PROBLEM DESCRIPTION:
Copy, from the entries below, each line in which the string "comparison" appears.

INPUT MATERIAL:
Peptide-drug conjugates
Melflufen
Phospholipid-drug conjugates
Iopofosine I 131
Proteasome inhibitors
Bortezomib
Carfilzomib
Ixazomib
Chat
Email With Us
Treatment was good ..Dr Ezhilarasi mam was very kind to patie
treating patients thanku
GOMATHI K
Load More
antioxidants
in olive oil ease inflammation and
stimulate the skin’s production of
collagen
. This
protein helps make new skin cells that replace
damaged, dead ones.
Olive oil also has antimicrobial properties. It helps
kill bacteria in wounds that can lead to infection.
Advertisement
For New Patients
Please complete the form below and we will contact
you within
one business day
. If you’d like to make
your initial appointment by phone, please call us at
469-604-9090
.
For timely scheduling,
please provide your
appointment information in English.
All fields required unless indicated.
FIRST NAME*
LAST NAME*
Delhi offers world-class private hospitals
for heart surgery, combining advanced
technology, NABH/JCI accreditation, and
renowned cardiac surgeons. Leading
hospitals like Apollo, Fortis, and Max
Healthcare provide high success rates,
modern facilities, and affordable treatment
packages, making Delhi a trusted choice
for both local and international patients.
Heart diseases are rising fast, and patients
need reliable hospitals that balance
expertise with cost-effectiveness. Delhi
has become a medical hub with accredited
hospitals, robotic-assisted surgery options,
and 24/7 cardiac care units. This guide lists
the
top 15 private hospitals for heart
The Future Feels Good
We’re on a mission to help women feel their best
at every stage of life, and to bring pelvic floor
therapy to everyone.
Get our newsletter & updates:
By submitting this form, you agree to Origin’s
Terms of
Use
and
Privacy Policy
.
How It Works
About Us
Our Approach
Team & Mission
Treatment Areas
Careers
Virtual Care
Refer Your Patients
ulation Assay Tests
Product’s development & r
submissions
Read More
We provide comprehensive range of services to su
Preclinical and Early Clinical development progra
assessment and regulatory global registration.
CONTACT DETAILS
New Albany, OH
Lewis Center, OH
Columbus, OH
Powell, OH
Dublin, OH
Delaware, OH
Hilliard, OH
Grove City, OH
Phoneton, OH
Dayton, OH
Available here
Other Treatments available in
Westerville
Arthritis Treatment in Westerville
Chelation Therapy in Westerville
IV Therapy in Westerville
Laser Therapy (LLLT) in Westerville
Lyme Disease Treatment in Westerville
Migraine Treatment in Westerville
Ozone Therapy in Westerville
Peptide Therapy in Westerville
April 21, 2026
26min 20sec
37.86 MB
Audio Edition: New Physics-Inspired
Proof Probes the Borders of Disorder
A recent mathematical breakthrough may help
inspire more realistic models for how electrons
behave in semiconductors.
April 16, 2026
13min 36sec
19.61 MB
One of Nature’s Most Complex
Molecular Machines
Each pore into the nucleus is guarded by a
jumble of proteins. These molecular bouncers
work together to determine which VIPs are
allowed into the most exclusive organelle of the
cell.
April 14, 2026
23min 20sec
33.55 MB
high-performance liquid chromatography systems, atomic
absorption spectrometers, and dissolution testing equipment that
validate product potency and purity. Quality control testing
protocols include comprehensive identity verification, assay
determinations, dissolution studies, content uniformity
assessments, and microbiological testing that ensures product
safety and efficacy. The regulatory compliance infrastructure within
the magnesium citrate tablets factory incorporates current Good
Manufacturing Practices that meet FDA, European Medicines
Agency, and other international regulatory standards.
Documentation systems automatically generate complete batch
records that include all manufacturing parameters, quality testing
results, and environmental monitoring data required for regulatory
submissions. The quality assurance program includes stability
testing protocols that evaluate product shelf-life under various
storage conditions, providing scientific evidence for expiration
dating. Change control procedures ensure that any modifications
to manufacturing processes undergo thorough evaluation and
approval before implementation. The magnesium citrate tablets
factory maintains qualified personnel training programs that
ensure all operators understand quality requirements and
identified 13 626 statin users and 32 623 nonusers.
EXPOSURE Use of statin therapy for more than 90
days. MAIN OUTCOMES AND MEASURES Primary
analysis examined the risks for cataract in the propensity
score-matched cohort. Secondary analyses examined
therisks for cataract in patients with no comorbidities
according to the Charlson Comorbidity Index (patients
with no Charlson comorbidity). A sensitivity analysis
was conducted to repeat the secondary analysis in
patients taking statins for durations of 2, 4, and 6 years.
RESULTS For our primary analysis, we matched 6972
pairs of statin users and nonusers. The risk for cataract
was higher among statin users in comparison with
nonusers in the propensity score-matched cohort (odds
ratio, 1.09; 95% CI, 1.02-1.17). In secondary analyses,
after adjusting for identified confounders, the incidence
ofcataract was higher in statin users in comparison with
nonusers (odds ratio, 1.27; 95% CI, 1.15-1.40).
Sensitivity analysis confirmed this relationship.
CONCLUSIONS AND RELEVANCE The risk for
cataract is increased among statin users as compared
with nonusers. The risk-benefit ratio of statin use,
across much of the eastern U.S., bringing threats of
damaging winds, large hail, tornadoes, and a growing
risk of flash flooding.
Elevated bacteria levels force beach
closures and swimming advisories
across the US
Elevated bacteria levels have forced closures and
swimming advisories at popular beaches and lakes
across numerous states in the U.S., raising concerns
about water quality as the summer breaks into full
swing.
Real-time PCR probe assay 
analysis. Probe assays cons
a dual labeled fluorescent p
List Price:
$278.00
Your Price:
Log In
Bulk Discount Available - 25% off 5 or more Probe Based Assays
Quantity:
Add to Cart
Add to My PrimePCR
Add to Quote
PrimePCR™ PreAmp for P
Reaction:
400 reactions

OUTPUT:
was higher among statin users in comparison with
ofcataract was higher in statin users in comparison with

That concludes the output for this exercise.